Wat is het geval? We gaan over enkele weken, voor de tweede keer intussen, ons eiland verlaten. God roept. Hij roept tot de dienst, naar een gemeente elders en dus weg van onze geboortegrond. Ik noem dat een ingrijpende gebeurtenis en dat is het ook. Veel van wat bekend is en vertrouwd, moet je min of meer loslaten; wat wacht is in veel opzichten onbekend. Dat raakt je gezin, dat raakt jezelf.

Je ervaart hoe je bestaan opgeschud wordt. Alles staat even niet meer op zijn plaats. Letterlijk en figuurlijk.

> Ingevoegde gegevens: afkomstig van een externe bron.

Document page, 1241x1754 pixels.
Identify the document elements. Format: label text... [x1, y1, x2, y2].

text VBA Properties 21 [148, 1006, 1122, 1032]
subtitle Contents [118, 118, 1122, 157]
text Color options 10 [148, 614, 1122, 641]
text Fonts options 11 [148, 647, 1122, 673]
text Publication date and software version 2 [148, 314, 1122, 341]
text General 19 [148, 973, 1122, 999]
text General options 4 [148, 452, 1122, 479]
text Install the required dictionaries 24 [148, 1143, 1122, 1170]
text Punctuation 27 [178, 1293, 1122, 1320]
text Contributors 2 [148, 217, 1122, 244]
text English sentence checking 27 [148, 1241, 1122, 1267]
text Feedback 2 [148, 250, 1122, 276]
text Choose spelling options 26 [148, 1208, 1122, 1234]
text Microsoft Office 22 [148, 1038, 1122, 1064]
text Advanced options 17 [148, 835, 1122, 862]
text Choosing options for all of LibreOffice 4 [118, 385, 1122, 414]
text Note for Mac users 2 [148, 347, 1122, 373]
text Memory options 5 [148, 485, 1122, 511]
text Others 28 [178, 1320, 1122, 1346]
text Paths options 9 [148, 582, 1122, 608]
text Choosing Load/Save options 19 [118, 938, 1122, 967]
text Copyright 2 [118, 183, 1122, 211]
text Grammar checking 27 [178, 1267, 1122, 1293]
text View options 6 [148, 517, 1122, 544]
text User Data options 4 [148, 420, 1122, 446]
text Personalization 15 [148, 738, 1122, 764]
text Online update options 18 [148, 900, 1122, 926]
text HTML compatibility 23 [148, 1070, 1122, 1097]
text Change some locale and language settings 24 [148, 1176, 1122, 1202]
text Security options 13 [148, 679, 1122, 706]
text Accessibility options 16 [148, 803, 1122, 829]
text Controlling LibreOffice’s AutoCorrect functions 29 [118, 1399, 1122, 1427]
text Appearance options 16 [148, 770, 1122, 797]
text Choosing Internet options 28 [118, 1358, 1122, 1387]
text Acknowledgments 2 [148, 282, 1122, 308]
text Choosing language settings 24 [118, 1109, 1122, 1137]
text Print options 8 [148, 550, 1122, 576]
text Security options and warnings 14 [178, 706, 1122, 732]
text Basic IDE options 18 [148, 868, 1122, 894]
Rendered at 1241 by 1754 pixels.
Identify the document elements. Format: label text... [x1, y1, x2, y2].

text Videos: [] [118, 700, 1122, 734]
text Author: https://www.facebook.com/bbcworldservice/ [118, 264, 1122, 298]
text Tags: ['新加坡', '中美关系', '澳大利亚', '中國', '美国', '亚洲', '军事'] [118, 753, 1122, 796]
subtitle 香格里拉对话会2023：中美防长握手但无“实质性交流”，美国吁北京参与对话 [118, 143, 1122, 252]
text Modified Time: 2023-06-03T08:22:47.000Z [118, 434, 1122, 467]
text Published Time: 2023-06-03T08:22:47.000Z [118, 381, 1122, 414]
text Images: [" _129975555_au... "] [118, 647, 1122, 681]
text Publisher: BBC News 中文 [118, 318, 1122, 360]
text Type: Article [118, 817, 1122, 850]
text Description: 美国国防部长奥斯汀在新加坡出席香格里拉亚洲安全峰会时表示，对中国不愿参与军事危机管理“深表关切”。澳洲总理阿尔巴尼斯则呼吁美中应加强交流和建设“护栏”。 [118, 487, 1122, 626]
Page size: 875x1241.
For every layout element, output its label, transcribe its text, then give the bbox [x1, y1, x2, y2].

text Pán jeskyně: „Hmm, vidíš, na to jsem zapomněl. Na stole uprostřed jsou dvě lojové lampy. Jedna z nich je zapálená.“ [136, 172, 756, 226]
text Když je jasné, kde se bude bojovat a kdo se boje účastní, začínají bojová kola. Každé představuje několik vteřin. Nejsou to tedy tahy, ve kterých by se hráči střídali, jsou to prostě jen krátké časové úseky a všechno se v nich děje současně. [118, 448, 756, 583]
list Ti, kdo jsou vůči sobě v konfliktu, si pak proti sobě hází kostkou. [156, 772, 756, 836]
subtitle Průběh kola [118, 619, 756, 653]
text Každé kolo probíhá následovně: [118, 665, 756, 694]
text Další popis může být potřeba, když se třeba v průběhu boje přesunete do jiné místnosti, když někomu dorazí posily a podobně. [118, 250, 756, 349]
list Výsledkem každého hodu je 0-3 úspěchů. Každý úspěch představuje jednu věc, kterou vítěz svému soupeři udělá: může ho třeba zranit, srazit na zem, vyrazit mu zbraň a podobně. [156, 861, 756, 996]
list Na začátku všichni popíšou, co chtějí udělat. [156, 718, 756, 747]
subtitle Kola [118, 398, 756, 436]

Alles wordt flink herschikt. Het heeft voor mij wel een Bijbelse waarheid ververst. Namelijk dat we hier geen blijvende stad hebben. En terwijl je alledaagse leventje ontworteld wordt, bedenk je plots dat je in de jaren dat je weer op vertrouwde Flakkeese bodem je bestaan opgebouwd had alweer behoorlijk vast bent gaan zitten. En het is een spiegel van een geestelijke werkelijkheid.

Wij mensen bouwen ons bestaan op. En we doen dat met een hang naar vastheid, zekerheid en gerustheid. Het voelt goed om gesetteld te zijn. Als het kan doen we dat het liefst ook met de nodige luxe. Maar voor je het weet, vergeet je dat je een reiziger bent, op weg naar je eeuwig huis. En hoe ingrijpend is dát! Want wat is in dat licht de tijd dat je hier beneden bent? Hoe heilzaam om door God ontworteld te worden en overgezet in hét leven. Te koersen richting de stad die fundamenten heeft. Te koesteren dat een Vaderhuis met een veelheid aan woningen wacht. Dankzij Hem, Christus, Die dat huis verliet om uit te gaan om het verlorene te zoeken.

Maar ook als dat door genade onze koers is, is de ontworteling die je ervaart een spiegel van een geestelijke werkelijkheid. En daar ben ik vast de enige niet in. Hoe gemakkelijk richten we ons leven in naar onze gedachten? Ook als we leven met Hem. We belijden dat Hij regeert, maar toch zijn we snel beduusd als Hij daar blijk van geeft en vooral als dat op een manier is die onze berekening en verwachting doorkruist. Aangenaam is het niet, heilzaam wel. Je leven wordt opgeschud en je weet weer: we hebben hier geen blijvende stad. En hoe waar dat is, wordt ons in alle rumoer van deze tijd toch wel met kracht toegeroepen. De wereld staat in brand, de schepping kraakt in haar voegen. Wat een vrede als je weet dat het op Huis aangaat.

Even praktisch: ik hoop u zeker nog te schrijven, maar wel ‘van de overkant’.